--- Records for this exercise ---
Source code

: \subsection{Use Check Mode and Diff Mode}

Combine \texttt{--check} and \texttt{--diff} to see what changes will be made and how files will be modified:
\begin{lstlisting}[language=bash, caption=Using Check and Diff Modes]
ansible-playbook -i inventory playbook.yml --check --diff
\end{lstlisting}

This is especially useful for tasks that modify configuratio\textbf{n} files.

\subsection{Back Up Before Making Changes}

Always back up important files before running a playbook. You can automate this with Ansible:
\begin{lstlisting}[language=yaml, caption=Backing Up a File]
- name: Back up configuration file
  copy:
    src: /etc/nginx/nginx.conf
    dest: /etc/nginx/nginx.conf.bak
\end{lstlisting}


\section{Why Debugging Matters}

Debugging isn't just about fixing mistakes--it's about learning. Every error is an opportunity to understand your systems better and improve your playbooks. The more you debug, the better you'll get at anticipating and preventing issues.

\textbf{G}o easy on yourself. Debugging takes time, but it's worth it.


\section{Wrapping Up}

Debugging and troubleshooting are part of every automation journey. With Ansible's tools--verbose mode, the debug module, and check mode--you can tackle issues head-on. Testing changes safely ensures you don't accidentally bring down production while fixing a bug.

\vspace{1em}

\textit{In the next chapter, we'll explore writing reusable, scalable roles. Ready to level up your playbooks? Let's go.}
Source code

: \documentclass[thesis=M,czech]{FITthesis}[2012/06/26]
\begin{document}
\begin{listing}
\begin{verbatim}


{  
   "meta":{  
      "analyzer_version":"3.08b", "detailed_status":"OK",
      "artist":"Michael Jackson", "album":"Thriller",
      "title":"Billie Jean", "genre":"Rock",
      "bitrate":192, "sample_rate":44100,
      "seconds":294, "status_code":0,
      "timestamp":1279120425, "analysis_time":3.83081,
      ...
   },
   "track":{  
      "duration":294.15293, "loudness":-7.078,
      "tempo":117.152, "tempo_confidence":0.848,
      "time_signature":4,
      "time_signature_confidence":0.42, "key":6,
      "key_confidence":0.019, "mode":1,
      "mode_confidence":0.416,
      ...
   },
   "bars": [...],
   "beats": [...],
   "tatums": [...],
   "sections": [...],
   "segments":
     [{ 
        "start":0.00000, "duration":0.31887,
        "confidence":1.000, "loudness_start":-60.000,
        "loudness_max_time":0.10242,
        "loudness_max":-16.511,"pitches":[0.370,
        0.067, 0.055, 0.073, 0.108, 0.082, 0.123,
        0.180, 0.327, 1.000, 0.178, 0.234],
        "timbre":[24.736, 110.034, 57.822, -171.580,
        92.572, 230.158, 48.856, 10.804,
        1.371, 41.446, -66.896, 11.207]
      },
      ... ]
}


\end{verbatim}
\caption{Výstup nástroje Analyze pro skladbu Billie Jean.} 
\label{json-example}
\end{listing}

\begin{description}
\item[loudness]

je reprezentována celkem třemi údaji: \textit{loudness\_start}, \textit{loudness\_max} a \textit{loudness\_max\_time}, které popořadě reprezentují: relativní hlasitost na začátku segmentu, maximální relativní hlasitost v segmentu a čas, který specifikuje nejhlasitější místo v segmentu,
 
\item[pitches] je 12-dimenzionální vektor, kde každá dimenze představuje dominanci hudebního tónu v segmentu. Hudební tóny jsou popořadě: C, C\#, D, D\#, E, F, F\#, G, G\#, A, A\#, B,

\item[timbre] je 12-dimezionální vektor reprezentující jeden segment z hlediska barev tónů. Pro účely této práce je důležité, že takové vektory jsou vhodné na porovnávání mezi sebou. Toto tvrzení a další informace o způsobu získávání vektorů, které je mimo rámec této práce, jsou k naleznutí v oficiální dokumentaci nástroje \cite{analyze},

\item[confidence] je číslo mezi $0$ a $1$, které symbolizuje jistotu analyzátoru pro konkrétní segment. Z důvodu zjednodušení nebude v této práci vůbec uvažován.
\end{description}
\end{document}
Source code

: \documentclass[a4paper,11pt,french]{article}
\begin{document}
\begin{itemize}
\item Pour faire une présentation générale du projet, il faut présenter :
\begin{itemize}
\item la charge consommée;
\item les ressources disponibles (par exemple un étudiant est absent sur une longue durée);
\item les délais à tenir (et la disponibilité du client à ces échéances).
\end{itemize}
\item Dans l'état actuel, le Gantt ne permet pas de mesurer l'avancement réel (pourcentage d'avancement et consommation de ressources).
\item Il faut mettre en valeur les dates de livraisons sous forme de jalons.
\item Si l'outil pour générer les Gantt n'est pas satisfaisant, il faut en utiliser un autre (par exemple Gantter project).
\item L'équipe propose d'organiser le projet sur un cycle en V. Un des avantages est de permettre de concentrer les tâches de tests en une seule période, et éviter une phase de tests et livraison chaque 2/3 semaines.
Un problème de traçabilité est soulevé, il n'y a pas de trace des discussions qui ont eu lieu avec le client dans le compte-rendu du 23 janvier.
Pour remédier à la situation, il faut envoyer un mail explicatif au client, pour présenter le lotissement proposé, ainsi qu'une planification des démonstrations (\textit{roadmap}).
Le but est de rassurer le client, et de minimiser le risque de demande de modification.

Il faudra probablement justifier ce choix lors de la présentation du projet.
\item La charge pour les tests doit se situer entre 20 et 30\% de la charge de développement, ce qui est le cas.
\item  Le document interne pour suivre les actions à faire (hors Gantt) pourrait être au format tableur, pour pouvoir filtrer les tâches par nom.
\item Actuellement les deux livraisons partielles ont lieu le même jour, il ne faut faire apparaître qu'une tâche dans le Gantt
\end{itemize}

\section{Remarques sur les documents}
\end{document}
---
--- Work to be completed ---
Write out every entry verbatim.

--- Expected answer ---
Source code

: \subsection{Use Check Mode and Diff Mode}

Combine \texttt{--check} and \texttt{--diff} to see what changes will be made and how files will be modified:
\begin{lstlisting}[language=bash, caption=Using Check and Diff Modes]
ansible-playbook -i inventory playbook.yml --check --diff
\end{lstlisting}

This is especially useful for tasks that modify configuratio\textbf{n} files.

\subsection{Back Up Before Making Changes}

Always back up important files before running a playbook. You can automate this with Ansible:
\begin{lstlisting}[language=yaml, caption=Backing Up a File]
- name: Back up configuration file
  copy:
    src: /etc/nginx/nginx.conf
    dest: /etc/nginx/nginx.conf.bak
\end{lstlisting}


\section{Why Debugging Matters}

Debugging isn't just about fixing mistakes--it's about learning. Every error is an opportunity to understand your systems better and improve your playbooks. The more you debug, the better you'll get at anticipating and preventing issues.

\textbf{G}o easy on yourself. Debugging takes time, but it's worth it.


\section{Wrapping Up}

Debugging and troubleshooting are part of every automation journey. With Ansible's tools--verbose mode, the debug module, and check mode--you can tackle issues head-on. Testing changes safely ensures you don't accidentally bring down production while fixing a bug.

\vspace{1em}

\textit{In the next chapter, we'll explore writing reusable, scalable roles. Ready to level up your playbooks? Let's go.}
Source code

: \documentclass[thesis=M,czech]{FITthesis}[2012/06/26]
\begin{document}
\begin{listing}
\begin{verbatim}


{  
   "meta":{  
      "analyzer_version":"3.08b", "detailed_status":"OK",
      "artist":"Michael Jackson", "album":"Thriller",
      "title":"Billie Jean", "genre":"Rock",
      "bitrate":192, "sample_rate":44100,
      "seconds":294, "status_code":0,
      "timestamp":1279120425, "analysis_time":3.83081,
      ...
   },
   "track":{  
      "duration":294.15293, "loudness":-7.078,
      "tempo":117.152, "tempo_confidence":0.848,
      "time_signature":4,
      "time_signature_confidence":0.42, "key":6,
      "key_confidence":0.019, "mode":1,
      "mode_confidence":0.416,
      ...
   },
   "bars": [...],
   "beats": [...],
   "tatums": [...],
   "sections": [...],
   "segments":
     [{ 
        "start":0.00000, "duration":0.31887,
        "confidence":1.000, "loudness_start":-60.000,
        "loudness_max_time":0.10242,
        "loudness_max":-16.511,"pitches":[0.370,
        0.067, 0.055, 0.073, 0.108, 0.082, 0.123,
        0.180, 0.327, 1.000, 0.178, 0.234],
        "timbre":[24.736, 110.034, 57.822, -171.580,
        92.572, 230.158, 48.856, 10.804,
        1.371, 41.446, -66.896, 11.207]
      },
      ... ]
}


\end{verbatim}
\caption{Výstup nástroje Analyze pro skladbu Billie Jean.} 
\label{json-example}
\end{listing}

\begin{description}
\item[loudness]

je reprezentována celkem třemi údaji: \textit{loudness\_start}, \textit{loudness\_max} a \textit{loudness\_max\_time}, které popořadě reprezentují: relativní hlasitost na začátku segmentu, maximální relativní hlasitost v segmentu a čas, který specifikuje nejhlasitější místo v segmentu,
 
\item[pitches] je 12-dimenzionální vektor, kde každá dimenze představuje dominanci hudebního tónu v segmentu. Hudební tóny jsou popořadě: C, C\#, D, D\#, E, F, F\#, G, G\#, A, A\#, B,

\item[timbre] je 12-dimezionální vektor reprezentující jeden segment z hlediska barev tónů. Pro účely této práce je důležité, že takové vektory jsou vhodné na porovnávání mezi sebou. Toto tvrzení a další informace o způsobu získávání vektorů, které je mimo rámec této práce, jsou k naleznutí v oficiální dokumentaci nástroje \cite{analyze},

\item[confidence] je číslo mezi $0$ a $1$, které symbolizuje jistotu analyzátoru pro konkrétní segment. Z důvodu zjednodušení nebude v této práci vůbec uvažován.
\end{description}
\end{document}
Source code

: \documentclass[a4paper,11pt,french]{article}
\begin{document}
\begin{itemize}
\item Pour faire une présentation générale du projet, il faut présenter :
\begin{itemize}
\item la charge consommée;
\item les ressources disponibles (par exemple un étudiant est absent sur une longue durée);
\item les délais à tenir (et la disponibilité du client à ces échéances).
\end{itemize}
\item Dans l'état actuel, le Gantt ne permet pas de mesurer l'avancement réel (pourcentage d'avancement et consommation de ressources).
\item Il faut mettre en valeur les dates de livraisons sous forme de jalons.
\item Si l'outil pour générer les Gantt n'est pas satisfaisant, il faut en utiliser un autre (par exemple Gantter project).
\item L'équipe propose d'organiser le projet sur un cycle en V. Un des avantages est de permettre de concentrer les tâches de tests en une seule période, et éviter une phase de tests et livraison chaque 2/3 semaines.
Un problème de traçabilité est soulevé, il n'y a pas de trace des discussions qui ont eu lieu avec le client dans le compte-rendu du 23 janvier.
Pour remédier à la situation, il faut envoyer un mail explicatif au client, pour présenter le lotissement proposé, ainsi qu'une planification des démonstrations (\textit{roadmap}).
Le but est de rassurer le client, et de minimiser le risque de demande de modification.

Il faudra probablement justifier ce choix lors de la présentation du projet.
\item La charge pour les tests doit se situer entre 20 et 30\% de la charge de développement, ce qui est le cas.
\item  Le document interne pour suivre les actions à faire (hors Gantt) pourrait être au format tableur, pour pouvoir filtrer les tâches par nom.
\item Actuellement les deux livraisons partielles ont lieu le même jour, il ne faut faire apparaître qu'une tâche dans le Gantt
\end{itemize}

\section{Remarques sur les documents}
\end{document}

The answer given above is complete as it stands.